Türkiye, yabancıların tekeline giriyor
Abone olAbdullatif Şener, Başbakan Erdoğan'la çelişti. Şener, özelleştirmelerin, ülkede kaos ortamı oluşturacağını ifade etti. Şener'e göre Türkiye, Arjantin krizini yaşayabilir...

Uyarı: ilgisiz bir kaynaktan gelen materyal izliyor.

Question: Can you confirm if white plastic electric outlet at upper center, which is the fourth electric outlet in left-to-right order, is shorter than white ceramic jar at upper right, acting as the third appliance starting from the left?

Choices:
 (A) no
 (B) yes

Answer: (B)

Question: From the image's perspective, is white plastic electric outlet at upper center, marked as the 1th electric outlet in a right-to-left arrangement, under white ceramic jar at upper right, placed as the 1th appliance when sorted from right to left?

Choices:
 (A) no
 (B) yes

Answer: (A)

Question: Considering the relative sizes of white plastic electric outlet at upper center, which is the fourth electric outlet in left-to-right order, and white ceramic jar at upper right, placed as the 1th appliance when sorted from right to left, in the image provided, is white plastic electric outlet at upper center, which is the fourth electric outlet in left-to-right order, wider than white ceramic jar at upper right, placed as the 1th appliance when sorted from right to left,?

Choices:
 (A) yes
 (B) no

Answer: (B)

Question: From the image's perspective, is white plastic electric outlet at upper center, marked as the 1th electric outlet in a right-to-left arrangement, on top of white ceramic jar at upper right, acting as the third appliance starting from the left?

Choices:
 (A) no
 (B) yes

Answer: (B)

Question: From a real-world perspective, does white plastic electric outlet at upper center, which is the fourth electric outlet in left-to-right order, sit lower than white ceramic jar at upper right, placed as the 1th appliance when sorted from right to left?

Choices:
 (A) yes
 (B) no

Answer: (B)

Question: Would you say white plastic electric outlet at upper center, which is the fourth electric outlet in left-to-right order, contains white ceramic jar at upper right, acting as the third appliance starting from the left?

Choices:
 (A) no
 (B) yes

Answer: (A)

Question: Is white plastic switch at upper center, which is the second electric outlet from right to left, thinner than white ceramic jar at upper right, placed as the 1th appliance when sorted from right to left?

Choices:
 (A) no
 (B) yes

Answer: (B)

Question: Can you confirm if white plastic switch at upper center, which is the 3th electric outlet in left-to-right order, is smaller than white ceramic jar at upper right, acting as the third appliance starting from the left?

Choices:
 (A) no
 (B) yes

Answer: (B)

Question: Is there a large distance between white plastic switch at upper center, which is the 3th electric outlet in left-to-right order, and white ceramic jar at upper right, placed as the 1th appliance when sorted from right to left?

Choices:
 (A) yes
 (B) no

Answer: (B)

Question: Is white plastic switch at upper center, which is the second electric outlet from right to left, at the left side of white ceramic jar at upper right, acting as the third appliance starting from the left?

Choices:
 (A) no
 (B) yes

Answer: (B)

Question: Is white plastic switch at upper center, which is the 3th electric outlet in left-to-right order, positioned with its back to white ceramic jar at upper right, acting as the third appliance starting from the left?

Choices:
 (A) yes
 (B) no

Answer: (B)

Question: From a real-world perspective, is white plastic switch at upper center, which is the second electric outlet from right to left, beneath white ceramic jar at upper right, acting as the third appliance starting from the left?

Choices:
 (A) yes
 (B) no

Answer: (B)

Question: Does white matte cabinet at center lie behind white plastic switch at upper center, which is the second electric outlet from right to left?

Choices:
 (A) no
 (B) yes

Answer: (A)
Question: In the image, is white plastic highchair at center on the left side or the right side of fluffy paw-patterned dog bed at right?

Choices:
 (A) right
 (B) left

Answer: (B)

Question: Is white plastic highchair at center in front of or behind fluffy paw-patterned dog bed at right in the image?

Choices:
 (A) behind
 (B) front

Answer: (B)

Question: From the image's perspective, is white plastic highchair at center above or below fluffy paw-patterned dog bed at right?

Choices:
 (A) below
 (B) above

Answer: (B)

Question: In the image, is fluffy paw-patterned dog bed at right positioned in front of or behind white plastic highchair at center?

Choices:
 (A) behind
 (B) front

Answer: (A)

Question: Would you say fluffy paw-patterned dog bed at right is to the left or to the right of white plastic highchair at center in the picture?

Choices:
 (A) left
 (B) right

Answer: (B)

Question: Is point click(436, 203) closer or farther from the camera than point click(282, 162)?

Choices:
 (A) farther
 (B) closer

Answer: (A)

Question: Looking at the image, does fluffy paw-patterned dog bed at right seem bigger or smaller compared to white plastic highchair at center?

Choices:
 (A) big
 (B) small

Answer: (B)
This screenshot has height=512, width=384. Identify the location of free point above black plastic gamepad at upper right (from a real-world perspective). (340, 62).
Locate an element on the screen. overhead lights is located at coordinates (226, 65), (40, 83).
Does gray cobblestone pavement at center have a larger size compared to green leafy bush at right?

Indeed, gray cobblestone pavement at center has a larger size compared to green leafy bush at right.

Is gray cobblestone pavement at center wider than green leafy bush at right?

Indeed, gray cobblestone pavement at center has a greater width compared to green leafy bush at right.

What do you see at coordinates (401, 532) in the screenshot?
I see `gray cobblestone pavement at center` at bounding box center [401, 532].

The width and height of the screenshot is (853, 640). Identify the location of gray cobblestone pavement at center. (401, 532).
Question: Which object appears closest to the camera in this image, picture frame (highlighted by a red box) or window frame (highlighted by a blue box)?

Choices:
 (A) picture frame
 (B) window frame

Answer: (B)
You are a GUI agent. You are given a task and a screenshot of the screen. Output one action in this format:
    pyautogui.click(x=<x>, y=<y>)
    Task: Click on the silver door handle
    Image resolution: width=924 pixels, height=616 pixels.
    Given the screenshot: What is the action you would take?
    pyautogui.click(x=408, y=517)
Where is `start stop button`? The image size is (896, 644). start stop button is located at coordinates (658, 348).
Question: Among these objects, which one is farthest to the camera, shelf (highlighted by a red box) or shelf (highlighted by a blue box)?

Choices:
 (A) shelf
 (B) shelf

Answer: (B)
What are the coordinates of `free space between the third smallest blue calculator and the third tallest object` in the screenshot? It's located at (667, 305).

Devlet Bakanı Şener, yabancı sermayenin gelirin yurtiçinde
yaratıldığı sektörlerde yoğunlaştığına dikkat çekti. Şener,
Türkiye'de yaratılan gelirin bu yolla yurtdışına aktarılacağına
işaret etti ve 'Bu şekilde cari açık kapanmaz, kriz bile olur'
dedi
Devlet Bakanı ve Başbakan Yardımcısı Abdüllatif Şener, Türkiye'ye
ilgi duyan uluslararası şirketlerin yatırım tercihlerinin orta
vadede krizlere neden olabileceği uyarısında bulundu.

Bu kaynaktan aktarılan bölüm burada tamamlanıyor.